GIVEN DATA Block Start
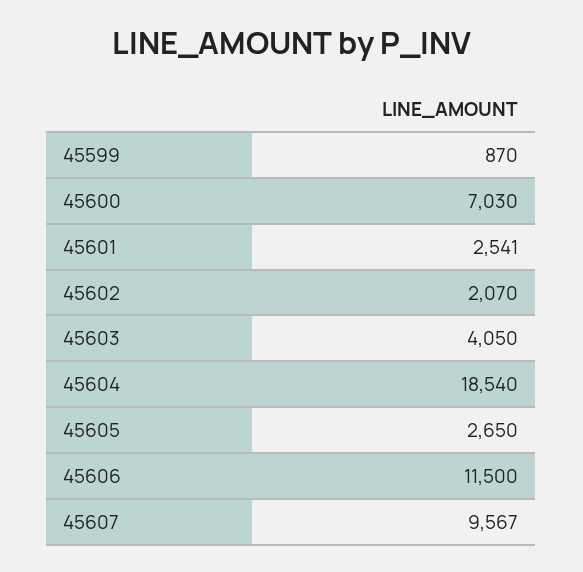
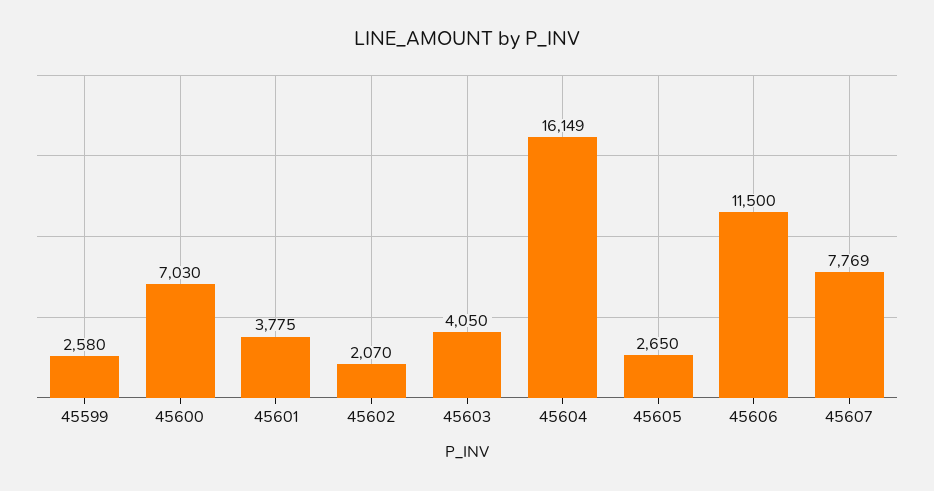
  {
-   "45599": 870,
+   "45599": 2580,
    "45600": 7030,
-   "45601": 2541,
+   "45601": 3775,
    "45602": 2070,
    "45603": 4050,
-   "45604": 18540,
+   "45604": 16149,
    "45605": 2650,
    "45606": 11500,
-   "45607": 9567
+   "45607": 7769
  }

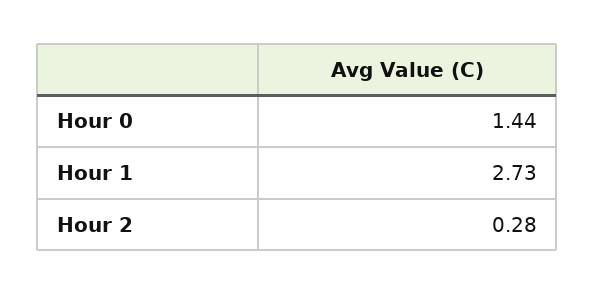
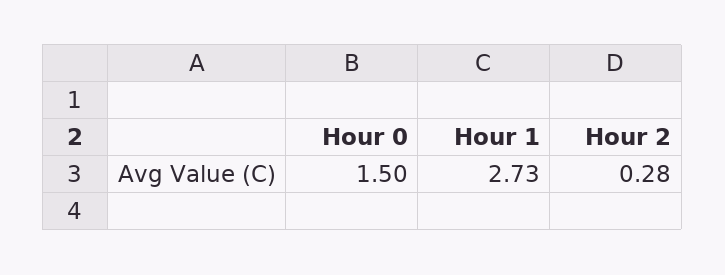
  {
-   "Hour 0": 1.44,
+   "Hour 0": 1.5,
    "Hour 1": 2.73,
    "Hour 2": 0.28
  }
GIVEN DATA Block End
WHAT THE TASK ASKS: Your answer must be an exact copy of the records, with every picture left out.

TASK SOLUTION:
  {
-   "45599": 870,
+   "45599": 2580,
    "45600": 7030,
-   "45601": 2541,
+   "45601": 3775,
    "45602": 2070,
    "45603": 4050,
-   "45604": 18540,
+   "45604": 16149,
    "45605": 2650,
    "45606": 11500,
-   "45607": 9567
+   "45607": 7769
  }

  {
-   "Hour 0": 1.44,
+   "Hour 0": 1.5,
    "Hour 1": 2.73,
    "Hour 2": 0.28
  }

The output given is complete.